Я подобрал сегодня в Аосте (городок севернее Турина) все запоздавшие адресованные мне письма. Поблагодари, пожалуйста, девочек сердечно за все эти новости. Для меня было облегчением услышать, что ты передвигаешься без всяких опасений; это замечательный успех для тебя в условиях болезни и такой непогоды. Я сейчас на пути в Париж, где буду завтра. Прибуду домой в конце недели – самое позднее в понедельник…
Я провел пять дней в Курмагборе у подножия Монблана, но не видал такого чудесного пейзажа, как в первый день, хотя и поднимался высоко каждый день. Атмосферные условия так же важны, как и сами горы. Погода ухудшалась постепенно, когда я спускался, но это нисколько не ослабляло красоту долины, особенно нижней ее части и по направлению к Чатиллону, где имелся некий празднично-мечтательный вид, который я нигде больше не видел, за исключением востока – но и тот отличался тоже… Движение дилижансов, которое все еще сохраняется в этих долинах, полно спокойного веселья, которое делает их бесконечно предпочтительнее поездов. Весело видеть дорогу перед собой, и впадать в полудрему, и пробуждаться, и жевать фрукты, и дремать, и просыпаться и видеть виноградники, и бросать сольди бедным старухам, и слышать пару Падре, сидящих на заднем сиденье; все время щелчки хлыста возницы и звон колокольчиков на лошадях.
Для работы эти лошади слишком молоды. Я видел три или четыре – в возрасте от трех до пяти лет, – выглядящие, как пугала, с изогнутыми ногами и изможденными глазами. То же самое с фруктами – они собирают их слишком рано. Редко удается получить спелый персик, а спелую грушу – никогда. Фиги (винные ягоды) собираются в корзины; и виноград, когда вымоешь его…
Трудно осознать, что я в последний раз видел горы; когда ты находишься среди них несколько недель, они врастают в твое восприятие вещей опасным образом, не так ли?

ЧТО СДЕЛАТЬ:
Ответьте на вопросы по письму:
(а) В каком городке автор сегодня забрал адресованные ему письма?
(б) Сколько дней автор провел в Курмагборе?
(в) Какого возраста были лошади, которых видел автор?
Записи ниже никак не связаны с письмом.

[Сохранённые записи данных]

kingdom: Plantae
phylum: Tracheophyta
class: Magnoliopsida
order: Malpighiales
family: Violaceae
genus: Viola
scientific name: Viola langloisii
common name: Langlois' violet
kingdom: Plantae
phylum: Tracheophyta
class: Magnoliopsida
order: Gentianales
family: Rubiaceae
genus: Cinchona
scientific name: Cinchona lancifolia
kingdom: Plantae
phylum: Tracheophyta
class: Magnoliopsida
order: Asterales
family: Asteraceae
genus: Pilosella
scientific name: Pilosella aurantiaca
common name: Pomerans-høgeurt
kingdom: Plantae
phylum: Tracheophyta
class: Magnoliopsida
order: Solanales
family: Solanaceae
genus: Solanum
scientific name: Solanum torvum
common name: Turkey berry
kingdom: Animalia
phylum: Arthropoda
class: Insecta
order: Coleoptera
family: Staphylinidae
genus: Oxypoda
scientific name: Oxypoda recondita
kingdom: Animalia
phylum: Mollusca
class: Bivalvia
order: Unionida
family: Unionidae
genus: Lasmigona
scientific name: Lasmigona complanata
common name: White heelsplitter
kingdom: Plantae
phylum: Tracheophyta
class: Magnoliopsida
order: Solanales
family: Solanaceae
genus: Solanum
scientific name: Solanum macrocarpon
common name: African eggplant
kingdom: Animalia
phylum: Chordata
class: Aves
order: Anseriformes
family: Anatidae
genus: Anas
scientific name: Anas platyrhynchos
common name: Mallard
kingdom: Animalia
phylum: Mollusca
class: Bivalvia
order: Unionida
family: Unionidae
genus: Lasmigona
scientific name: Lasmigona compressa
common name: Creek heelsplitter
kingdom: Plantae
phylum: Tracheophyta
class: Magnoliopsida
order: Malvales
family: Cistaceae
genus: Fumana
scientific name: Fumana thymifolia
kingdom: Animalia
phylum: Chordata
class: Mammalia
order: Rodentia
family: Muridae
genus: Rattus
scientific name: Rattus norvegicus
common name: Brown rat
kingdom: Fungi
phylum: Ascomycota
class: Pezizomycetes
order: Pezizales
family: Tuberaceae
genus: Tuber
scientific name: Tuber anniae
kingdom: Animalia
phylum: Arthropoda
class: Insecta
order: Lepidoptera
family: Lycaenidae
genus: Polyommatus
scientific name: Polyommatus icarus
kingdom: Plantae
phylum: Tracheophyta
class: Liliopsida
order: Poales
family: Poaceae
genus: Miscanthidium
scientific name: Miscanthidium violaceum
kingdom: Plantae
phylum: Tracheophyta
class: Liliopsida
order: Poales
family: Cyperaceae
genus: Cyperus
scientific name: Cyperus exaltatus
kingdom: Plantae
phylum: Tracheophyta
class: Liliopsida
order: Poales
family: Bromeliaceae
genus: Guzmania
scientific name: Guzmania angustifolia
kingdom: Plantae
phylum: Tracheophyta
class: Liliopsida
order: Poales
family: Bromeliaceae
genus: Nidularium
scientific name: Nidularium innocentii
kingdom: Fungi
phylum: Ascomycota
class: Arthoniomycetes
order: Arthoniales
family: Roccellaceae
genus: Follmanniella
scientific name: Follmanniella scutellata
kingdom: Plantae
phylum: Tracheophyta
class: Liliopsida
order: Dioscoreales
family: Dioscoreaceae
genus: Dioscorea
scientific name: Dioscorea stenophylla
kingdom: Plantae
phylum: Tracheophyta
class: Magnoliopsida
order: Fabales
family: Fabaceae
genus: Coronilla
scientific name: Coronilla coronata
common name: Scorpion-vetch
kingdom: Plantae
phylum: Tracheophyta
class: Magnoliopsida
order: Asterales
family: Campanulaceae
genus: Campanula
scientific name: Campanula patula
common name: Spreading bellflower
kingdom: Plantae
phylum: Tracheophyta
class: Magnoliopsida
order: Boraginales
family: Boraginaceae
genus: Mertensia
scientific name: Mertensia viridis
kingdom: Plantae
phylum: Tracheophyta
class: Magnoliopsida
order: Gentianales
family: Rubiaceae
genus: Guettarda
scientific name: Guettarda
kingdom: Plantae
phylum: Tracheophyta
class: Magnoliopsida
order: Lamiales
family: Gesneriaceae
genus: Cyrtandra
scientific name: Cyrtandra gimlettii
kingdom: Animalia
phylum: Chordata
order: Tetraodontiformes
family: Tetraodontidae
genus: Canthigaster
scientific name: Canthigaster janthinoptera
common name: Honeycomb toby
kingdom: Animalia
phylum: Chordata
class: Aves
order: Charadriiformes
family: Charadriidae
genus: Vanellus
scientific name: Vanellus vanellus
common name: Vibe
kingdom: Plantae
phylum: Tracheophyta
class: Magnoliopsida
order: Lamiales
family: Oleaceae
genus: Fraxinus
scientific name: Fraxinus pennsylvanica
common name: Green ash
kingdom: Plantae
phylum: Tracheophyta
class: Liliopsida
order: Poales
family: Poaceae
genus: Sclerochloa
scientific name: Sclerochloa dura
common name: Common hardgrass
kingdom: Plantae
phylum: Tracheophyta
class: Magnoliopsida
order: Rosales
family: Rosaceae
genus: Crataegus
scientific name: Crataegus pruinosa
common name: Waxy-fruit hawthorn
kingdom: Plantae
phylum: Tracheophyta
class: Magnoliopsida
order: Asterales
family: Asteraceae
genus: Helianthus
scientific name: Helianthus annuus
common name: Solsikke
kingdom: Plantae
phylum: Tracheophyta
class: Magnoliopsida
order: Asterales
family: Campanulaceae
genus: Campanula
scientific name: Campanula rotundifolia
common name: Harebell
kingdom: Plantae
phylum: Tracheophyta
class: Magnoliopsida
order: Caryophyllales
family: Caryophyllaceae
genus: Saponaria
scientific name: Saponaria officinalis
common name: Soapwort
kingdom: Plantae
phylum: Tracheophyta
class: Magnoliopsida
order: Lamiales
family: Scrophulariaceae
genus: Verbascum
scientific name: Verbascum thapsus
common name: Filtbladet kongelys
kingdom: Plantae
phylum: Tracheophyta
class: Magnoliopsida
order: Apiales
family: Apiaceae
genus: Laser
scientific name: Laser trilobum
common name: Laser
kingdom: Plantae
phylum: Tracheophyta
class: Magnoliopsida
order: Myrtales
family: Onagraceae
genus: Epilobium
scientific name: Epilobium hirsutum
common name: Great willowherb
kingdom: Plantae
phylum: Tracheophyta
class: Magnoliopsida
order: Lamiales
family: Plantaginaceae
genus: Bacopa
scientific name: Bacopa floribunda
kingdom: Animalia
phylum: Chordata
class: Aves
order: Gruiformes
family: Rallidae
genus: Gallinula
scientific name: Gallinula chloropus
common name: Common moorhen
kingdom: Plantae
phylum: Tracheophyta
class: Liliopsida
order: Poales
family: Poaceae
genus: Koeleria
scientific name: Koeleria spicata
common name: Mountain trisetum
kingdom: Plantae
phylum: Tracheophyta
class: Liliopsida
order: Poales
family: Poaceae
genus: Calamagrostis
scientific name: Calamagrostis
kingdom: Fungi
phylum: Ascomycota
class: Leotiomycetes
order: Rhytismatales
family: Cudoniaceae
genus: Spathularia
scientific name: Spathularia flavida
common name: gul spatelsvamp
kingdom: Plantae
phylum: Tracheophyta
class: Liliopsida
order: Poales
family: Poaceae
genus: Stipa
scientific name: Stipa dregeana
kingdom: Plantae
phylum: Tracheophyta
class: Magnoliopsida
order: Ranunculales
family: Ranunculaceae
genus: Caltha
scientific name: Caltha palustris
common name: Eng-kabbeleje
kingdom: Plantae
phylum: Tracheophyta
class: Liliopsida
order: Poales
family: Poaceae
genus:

ОТВЕТ:
(а) В Аосте.
(б) Пять дней.
(в) От трех до пяти лет.